Bruxelles, 27/06/2000 (Agence Europe) - La Commission européenne et la Tunisie se sont livrées vendredi dernier, au sein du Comité d'association, à un examen général de la coopération engagée au titre de l'accord d'association. A propos de l'évolution des échanges, chacune des deux délégations a fait part de son appréciation de la situation dans le contexte d'une plus forte pression de la concurrence européenne sur le marché tunisien, du fait de l'ouverture croissante de ce dernier, en application de l'accord. Elles se sont engagées à mieux étudier les tendances car la Commission ne paraît pas totalement convaincue que le démantèlement graduel de la protection douanière soit la cause de la détérioration de la balance commerciale tunisienne.

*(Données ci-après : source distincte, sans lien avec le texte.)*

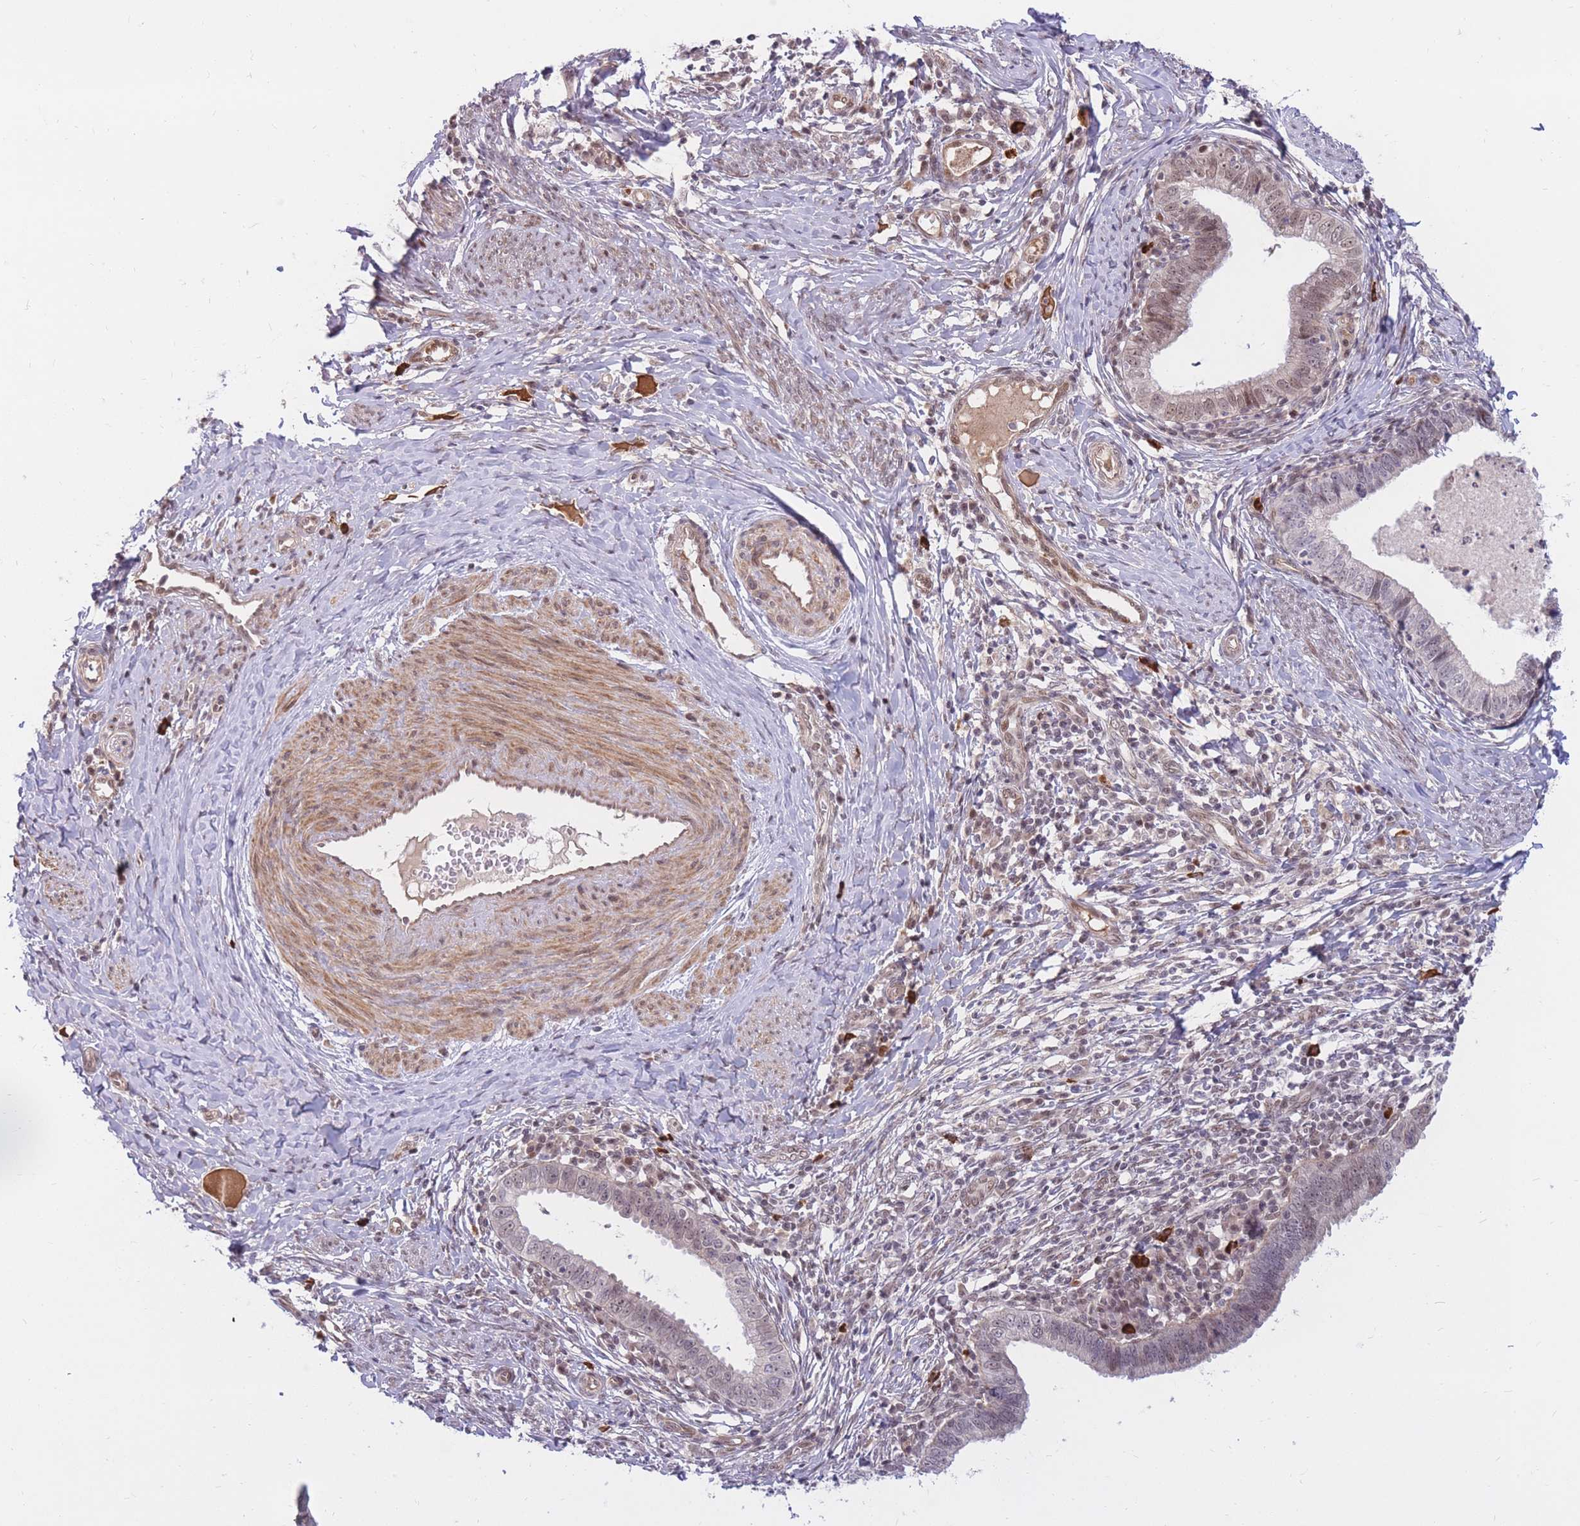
{"staining": {"intensity": "weak", "quantity": "25%-75%", "location": "nuclear"}, "tissue": "cervical cancer", "cell_type": "Tumor cells", "image_type": "cancer", "snomed": [{"axis": "morphology", "description": "Adenocarcinoma, NOS"}, {"axis": "topography", "description": "Cervix"}], "caption": "High-magnification brightfield microscopy of cervical cancer stained with DAB (brown) and counterstained with hematoxylin (blue). tumor cells exhibit weak nuclear positivity is present in approximately25%-75% of cells.", "gene": "ERICH6B", "patient": {"sex": "female", "age": 36}}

Il a été également question du dossier des normes et certifications et en particulier de la possibilité de parvenir à une reconnaissance mutuelle. Le groupe de travail prévu par la dernière session du Conseil d'association (janvier 2000) a été formalisé. Il aura pour tâche d'ici la fin de l'année de rechercher le moyen d'intensifier la coopération en cette matière et d'être attentif à l'impact possible, en ce domaine, du libre-échange bilatéral. Un autre groupe de travail étudiera la coopération sociale dont il faudra assurer la mise en œuvre, en préparation notamment à une négociation sur les champs couverts par les systèmes de sécurité sociale.
Les deux délégations ont ensuite passé en revue les différents aspects de la coopération économique et de la coopération financière. La Tunisie souhaite être rassurée quant à la permanence des appuis communautaires, en particulier lorsqu'elle commencera à ressentir plus durement la concurrence européenne sur son marché. La Commission en a pris bonne note tout en précisant qu'elle n'établit pas de lien entre l'ampleur de la dotation financière par pays et les étapes du démantèlement. La Tunisie et la Commission ont par ailleurs évoqué la révision des régimes d'accès réciproques des produits agricoles dont le ministre de l'Agriculture, M. Sadok Rabah, et M. Fischler s'étaient entretenus la veille. Rappelons que la proposition de la Commission au Conseil sur le réexamen des régimes agricoles cite explicitement, pour la Tunisie, le cas de son principal produit à l'exportation, l'huile d'olive (cfr. EUROPE d'hier page 9). Les autorités tunisiennes font état de l'importance non seulement commerciale mais également sociale et environnementale de leur production oléicole. La Commission paraît en convenir. Par ailleurs, elle compte sur l'appui de tous ses partenaires traditionnels dans ses démarches à l'OMC pour faire valoir le caractère multifonctionnel de l'agriculture.
La Tunisie a informé la délégation de l'UE du réseau d'accords de libre-échange qu'elle noue avec des États voisins (Maroc, Égypte, Jordanie, Libye et Koweït) et la Commission a évoqué la question de l'élargissement de l'UE. La Tunisie souhaite que ce point soit à l'ordre du jour de toutes les rencontres avec l'UE, pour suivre son impact sur les relations bilatérales et sur la politique méditerranéenne en général.